要するに、内面的な調整が行われていないままに鎖を解き放ってしまうと、後々にもっと自分を抑圧しなければならない結果を招く恐れがあるということです。


だからヨーガでは、内面的な成長を促すのです。


自分のことだけでなく、周囲の人のことをも我が事のごとく親身に気遣えるよう、性根から改革していこうとするのです。

そういうことを経て、その上でストッパーを取り除くことができれば、自然体でいい奴になっているわけで、どんどん自分を解放してさらけ出し、欲望の赴くままに生きれば生きるほどに、それが結果として周囲のためにもなるという構造が出来上がるわけです。

十牛図で言うところの第十の図、マズローの欲求五段階説で言えば自己実現の欲求の赴くままに生きるということになるのです。


といっても、ここまで極端な話しは理想論で雲の上の話。だからこそ、一時的にでもいいので私たちは瞑想の中で聞く耳を持ち、思いやりの心を持ち、その上でストッパーを取りはずし、一時的に自己を解放してハッピーになっていくというわけなのです。

そしてこれを繰り返すことで、少しずつ本当にそこへ近づいていける。 といいなあ。。。

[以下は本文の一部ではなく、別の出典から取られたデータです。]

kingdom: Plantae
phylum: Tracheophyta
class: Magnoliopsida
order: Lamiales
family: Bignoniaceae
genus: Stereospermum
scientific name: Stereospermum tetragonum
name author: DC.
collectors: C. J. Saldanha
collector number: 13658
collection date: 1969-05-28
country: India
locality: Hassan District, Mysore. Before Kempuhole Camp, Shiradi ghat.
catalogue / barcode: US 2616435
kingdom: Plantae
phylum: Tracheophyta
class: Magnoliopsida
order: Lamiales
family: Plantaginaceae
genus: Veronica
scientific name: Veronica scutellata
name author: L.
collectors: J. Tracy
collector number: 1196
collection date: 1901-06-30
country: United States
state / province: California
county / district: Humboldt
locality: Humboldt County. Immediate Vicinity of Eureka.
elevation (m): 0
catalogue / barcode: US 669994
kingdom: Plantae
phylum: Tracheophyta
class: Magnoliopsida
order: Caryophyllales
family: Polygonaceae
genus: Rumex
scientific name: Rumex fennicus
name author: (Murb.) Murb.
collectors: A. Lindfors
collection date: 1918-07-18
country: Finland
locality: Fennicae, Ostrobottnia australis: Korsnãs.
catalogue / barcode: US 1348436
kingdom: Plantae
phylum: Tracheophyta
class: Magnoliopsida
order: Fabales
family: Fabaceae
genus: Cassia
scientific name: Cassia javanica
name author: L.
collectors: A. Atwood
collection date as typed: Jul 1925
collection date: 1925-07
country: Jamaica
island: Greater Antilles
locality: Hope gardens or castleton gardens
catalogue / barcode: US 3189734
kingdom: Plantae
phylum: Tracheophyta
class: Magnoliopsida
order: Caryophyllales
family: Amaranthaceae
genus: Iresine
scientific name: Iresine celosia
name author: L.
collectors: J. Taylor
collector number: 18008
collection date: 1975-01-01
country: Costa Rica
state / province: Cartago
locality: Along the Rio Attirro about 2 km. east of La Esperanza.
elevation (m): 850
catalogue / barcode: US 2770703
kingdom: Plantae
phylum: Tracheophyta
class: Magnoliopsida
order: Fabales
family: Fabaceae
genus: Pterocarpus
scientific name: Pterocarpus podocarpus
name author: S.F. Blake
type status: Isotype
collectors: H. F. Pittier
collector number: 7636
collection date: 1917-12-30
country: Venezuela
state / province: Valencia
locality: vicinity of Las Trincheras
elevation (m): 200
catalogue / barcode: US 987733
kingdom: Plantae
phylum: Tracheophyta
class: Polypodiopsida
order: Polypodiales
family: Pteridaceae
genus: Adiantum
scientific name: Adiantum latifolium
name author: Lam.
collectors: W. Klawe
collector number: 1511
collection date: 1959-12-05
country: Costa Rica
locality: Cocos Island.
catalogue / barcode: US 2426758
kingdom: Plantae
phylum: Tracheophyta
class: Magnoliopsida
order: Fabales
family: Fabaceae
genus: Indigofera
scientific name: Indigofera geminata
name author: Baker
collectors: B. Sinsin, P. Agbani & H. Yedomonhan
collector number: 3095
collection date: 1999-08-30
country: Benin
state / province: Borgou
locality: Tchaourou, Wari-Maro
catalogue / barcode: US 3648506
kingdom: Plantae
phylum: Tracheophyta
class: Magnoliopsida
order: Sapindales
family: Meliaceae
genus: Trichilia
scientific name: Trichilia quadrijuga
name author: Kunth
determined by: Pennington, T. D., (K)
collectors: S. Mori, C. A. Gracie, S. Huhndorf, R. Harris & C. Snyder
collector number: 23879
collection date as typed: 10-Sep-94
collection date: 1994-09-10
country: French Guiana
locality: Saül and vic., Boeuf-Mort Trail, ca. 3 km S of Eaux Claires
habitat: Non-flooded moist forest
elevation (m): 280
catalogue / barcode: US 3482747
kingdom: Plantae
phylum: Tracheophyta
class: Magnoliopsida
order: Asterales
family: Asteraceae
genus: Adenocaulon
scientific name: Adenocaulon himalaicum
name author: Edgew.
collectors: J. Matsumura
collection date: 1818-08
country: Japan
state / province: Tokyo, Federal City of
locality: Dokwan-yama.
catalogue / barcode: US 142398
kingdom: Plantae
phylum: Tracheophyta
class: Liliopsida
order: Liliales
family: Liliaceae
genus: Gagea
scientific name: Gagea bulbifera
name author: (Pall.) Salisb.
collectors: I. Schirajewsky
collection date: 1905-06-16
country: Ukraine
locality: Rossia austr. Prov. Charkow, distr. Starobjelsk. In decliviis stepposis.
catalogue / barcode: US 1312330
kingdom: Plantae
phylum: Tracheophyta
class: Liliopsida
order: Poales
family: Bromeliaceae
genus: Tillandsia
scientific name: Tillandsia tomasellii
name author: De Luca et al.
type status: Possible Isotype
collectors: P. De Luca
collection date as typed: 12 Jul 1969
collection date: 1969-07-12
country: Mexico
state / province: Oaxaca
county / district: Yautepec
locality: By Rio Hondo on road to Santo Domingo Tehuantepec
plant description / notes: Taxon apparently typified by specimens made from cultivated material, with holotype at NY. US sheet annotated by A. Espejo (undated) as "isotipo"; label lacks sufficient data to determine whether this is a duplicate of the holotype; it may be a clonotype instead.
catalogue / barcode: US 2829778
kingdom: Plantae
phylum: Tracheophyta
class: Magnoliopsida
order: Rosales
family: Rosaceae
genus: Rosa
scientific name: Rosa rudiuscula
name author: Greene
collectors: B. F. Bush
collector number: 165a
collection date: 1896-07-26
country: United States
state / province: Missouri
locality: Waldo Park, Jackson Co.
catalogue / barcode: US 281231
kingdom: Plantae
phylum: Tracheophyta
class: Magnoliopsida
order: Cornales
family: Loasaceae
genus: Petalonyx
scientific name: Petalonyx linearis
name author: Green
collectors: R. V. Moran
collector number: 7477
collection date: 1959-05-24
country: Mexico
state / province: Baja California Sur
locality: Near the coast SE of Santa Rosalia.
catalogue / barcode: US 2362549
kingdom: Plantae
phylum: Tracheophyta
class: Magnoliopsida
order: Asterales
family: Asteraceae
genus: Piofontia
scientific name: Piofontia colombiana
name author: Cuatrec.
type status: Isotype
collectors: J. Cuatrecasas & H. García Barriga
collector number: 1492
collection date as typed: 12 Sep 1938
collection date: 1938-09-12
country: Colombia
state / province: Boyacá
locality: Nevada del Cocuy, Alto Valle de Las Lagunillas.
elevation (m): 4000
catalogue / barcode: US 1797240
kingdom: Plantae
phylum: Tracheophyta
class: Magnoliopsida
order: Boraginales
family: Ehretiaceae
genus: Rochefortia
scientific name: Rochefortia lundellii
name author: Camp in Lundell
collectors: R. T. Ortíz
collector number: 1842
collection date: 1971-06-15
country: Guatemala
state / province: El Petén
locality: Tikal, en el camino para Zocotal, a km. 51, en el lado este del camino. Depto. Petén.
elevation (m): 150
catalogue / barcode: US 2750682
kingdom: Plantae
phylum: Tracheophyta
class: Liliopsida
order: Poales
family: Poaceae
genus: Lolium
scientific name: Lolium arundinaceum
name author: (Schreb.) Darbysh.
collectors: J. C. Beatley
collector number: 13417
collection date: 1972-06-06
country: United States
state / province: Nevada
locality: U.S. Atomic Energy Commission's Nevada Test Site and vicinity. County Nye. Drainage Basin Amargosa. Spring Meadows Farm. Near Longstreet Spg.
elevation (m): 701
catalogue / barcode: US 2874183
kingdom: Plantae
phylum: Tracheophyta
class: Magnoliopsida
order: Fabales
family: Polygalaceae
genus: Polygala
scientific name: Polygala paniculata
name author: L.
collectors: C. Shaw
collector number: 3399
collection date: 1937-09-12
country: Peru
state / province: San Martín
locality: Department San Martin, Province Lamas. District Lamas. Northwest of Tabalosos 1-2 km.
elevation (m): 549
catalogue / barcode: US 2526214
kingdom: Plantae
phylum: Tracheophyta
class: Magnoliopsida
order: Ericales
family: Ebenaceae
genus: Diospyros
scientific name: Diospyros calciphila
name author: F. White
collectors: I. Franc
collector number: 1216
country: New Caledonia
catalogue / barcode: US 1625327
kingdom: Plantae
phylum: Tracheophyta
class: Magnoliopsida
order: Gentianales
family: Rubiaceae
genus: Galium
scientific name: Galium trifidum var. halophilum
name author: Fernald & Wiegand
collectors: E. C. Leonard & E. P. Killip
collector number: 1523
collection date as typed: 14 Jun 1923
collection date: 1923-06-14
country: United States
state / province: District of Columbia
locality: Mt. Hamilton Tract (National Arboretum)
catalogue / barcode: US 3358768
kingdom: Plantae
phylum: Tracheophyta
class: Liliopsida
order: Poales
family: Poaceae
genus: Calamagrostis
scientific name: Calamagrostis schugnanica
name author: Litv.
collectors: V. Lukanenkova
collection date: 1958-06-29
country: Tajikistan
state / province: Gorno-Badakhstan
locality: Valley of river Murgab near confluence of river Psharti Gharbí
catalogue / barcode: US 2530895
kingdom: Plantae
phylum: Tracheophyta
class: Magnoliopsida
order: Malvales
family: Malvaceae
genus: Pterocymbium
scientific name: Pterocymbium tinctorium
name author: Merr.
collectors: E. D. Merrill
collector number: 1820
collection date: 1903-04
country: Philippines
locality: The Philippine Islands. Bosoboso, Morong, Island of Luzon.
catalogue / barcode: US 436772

と、ここまで書いておいて何ですが、実はドラッグやお酒などを利用する瞑想もあります。お酒なんかを使い、インスタントな方法で自己を解放する感覚をつかんでおきつつ、内面的な方向付けを導師(グル)と呼ばれる人が担う方法です。

このやり方は、密教(タントラ)と呼ばれ、師弟の強烈な信頼関係があってのみ成り立つもので、また必ずしも酒を使うなんて誤解もされませんように。そういった枠組みの中では、酒などが有効な手段にもなりうるという意味でご紹介しただけですので。


いずれにしても、酒が持つ効果や瞑想が目指す境地などを、一つひとつかいつまんで見てきますと、うまく付き合えばお酒もいいのかなという感じがしますね。


敵を知り、己を知れば、百戦危うからず。


何ごともいい付き合いをしていければいいですね。